- [Task to carry out]
Once you have read the data below, set it all down again exactly.

***** Data provided

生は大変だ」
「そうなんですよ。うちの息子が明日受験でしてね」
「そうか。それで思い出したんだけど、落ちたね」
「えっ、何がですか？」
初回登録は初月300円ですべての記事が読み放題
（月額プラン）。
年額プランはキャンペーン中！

**********

- [Reply to the exercise]
生は大変だ」
「そうなんですよ。うちの息子が明日受験でしてね」
「そうか。それで思い出したんだけど、落ちたね」
「えっ、何がですか？」
初回登録は初月300円ですべての記事が読み放題
（月額プラン）。
年額プランはキャンペーン中！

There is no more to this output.